Now, with everyone tripping all over themselves to decry the ruling as positively un-American, to proclaim the judge as something worse than pond scum, and to show their patriotism for both God and country, I wonder if there are any sane people left, including the so-called liberal media. Literally, everyone acts as if it's no big deal to be shoving religion down the throats of everyone else, without the slightest thought of whether it's OK or not. And God help the people (yes, again, pun intended) who would dare to stand up and say that, no, they don't like it (as you've obviously found out).

But what has left me most dumbfounded isn't even the zealotry. It's how people have so completely screwed up the principles upon which this country was founded. Hey, gang, the first settlers were people trying to flee a country that was trying to force a religion down their throats! They felt so strongly about this issue that they risked their lives to take a long and dangerous boat trip and start out with nothing. They even made the separation of church and state a cornerstone of their government.

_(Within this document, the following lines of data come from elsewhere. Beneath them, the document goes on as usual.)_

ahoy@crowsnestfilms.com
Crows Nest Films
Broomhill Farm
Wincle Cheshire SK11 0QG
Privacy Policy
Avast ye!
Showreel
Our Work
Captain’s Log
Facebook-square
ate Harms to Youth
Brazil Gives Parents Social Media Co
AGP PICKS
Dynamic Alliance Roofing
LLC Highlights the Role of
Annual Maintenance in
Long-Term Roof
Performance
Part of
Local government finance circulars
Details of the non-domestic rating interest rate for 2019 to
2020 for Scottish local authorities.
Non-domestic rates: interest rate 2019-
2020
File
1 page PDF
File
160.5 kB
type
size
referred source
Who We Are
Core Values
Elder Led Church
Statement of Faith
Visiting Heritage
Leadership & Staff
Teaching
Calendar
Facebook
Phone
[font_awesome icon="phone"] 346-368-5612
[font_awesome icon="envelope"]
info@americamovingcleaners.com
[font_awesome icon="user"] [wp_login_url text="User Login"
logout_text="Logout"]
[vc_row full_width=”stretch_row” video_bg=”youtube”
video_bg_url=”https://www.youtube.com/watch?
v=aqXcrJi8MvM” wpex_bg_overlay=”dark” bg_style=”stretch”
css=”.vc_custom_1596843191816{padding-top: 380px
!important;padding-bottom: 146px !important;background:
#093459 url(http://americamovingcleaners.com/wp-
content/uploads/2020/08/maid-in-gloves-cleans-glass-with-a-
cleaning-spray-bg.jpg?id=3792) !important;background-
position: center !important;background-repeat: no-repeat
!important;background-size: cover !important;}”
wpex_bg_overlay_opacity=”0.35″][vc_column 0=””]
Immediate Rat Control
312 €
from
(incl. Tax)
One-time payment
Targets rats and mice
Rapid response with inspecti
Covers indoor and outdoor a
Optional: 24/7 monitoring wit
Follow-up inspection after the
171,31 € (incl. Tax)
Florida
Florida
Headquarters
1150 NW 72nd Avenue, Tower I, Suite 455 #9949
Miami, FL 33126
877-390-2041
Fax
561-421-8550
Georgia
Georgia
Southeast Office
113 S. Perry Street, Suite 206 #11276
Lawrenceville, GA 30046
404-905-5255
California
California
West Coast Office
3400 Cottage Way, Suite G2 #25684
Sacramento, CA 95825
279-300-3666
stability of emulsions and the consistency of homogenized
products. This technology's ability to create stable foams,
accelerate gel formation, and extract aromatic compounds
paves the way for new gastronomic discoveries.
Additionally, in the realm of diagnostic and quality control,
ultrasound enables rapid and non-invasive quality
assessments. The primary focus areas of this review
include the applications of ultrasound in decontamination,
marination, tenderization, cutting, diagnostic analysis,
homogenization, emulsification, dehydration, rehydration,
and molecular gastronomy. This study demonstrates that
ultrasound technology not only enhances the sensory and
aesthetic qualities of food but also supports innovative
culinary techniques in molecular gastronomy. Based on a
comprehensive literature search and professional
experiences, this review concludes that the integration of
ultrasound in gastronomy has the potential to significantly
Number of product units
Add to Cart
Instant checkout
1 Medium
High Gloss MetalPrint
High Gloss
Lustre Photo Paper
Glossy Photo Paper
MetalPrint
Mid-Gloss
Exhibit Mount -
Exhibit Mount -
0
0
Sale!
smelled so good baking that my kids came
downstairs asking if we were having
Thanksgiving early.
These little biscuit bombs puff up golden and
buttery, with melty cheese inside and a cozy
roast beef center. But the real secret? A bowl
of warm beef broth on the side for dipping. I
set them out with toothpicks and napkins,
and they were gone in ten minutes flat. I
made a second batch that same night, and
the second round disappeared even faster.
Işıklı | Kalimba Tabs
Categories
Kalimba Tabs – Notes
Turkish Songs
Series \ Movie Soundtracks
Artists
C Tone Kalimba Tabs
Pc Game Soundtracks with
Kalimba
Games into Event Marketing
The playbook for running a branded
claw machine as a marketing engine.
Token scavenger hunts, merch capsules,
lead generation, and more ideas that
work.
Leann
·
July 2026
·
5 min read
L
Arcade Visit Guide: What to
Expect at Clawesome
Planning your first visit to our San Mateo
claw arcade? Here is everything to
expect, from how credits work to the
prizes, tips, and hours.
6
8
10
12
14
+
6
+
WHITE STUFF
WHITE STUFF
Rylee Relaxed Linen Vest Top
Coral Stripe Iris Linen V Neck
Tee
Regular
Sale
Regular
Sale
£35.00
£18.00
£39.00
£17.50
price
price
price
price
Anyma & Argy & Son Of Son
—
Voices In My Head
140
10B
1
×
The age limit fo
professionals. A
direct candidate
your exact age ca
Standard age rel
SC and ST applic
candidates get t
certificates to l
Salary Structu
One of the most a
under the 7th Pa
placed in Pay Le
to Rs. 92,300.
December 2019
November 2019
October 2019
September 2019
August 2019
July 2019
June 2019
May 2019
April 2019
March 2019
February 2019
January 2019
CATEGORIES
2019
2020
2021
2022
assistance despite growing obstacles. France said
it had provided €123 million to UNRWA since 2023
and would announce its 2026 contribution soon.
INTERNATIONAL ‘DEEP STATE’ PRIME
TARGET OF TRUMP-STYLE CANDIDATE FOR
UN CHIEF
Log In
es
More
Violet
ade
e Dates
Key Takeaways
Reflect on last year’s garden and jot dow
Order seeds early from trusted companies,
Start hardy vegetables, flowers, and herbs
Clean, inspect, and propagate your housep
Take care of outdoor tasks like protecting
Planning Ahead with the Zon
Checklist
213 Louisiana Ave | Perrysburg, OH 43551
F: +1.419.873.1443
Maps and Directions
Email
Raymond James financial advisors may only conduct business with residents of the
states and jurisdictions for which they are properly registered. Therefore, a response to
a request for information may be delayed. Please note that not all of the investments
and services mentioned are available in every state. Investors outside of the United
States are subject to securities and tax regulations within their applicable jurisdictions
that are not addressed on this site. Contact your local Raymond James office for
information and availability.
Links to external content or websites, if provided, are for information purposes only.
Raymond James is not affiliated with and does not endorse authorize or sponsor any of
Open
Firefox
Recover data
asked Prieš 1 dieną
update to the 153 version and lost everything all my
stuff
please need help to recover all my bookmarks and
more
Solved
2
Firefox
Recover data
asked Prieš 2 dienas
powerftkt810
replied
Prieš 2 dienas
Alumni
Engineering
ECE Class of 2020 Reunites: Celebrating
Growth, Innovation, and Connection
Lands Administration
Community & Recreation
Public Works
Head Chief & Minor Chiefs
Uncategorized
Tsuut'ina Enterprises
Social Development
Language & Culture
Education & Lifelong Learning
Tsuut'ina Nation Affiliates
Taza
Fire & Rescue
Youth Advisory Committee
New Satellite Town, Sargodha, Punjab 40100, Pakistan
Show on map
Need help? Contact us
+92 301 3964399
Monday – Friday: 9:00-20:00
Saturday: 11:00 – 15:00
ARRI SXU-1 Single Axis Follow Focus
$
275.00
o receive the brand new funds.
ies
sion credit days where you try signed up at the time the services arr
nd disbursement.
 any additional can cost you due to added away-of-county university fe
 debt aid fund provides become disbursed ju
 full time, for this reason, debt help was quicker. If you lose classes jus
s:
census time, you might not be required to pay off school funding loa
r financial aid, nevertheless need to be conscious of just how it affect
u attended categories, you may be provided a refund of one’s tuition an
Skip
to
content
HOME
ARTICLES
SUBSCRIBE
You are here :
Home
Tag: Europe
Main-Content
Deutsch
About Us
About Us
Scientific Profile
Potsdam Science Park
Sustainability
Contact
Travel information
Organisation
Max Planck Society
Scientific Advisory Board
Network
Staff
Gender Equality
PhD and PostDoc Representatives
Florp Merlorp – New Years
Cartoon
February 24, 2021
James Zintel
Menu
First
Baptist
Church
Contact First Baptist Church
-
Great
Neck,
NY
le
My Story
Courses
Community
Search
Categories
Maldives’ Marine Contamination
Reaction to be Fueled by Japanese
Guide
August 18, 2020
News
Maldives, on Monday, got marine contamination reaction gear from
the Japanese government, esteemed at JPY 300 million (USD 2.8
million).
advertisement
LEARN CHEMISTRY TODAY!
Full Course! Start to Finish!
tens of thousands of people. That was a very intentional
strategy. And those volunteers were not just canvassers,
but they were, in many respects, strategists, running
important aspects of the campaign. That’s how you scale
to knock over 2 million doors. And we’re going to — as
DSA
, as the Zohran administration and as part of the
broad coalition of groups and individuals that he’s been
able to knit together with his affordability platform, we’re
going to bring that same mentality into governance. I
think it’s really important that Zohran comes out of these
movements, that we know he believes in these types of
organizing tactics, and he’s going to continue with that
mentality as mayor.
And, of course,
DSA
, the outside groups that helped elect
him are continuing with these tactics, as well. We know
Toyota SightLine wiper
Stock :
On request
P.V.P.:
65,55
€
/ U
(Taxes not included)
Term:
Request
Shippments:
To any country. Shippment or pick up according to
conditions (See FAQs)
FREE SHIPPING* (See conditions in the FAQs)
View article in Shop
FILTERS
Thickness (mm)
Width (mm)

Yet folks today have it exactly backward. They somehow believe that just because the majority of the founding fathers were Christians that we are, therefore, a Christian nation. They believe that anybody who doesn't like it is not a true American and should just leave. Sorry, you guys are the un-American ones! Idiots!

John Wilson Jr.

Fort Lauderdale

But not at Newdow: For what it is worth, I think Michael Newdow is to be congratulated. If I had an address for him, I would have told him myself.

Marilyn Day

Tampa

File this one... but not at 35,000 feet: After reading Chuck Strouse's "Security Collars" (June 27), I wondered if I should stop bellyaching about being frisked and having my underwear mauled four different times while flying between Atlanta and Green Bay, Wisconsin.

I am a five-foot, three-inch, 60-ish female of slight build. During one of my searches, I noticed that next to me, a nun had surrendered her luggage for a similar rifling. When I finally made it to the plane and asked the stewardess to whom I could write in protest, she began telling me her tale of woe about being searched. Then the pilot came out of the cockpit and told me his tale of woe. Does anybody feel one bit safer because the federal government is making sure there is no senior citizen carrying a nail file at 35,000 feet?

On my flight, they also protected passengers from a nun carrying a small Swiss Army knife with those tiny scissors, but they allowed a (burly male) passenger carrying a military-strength umbrella, another male carrying a large wooden easel, and any number of people with luggage carts, which surely have much more potential as weapons.

I don't believe for a minute that frisking me is about security. It's about the federal government telling citizens they'd better march quietly in step -- and definitely not carry a nail file.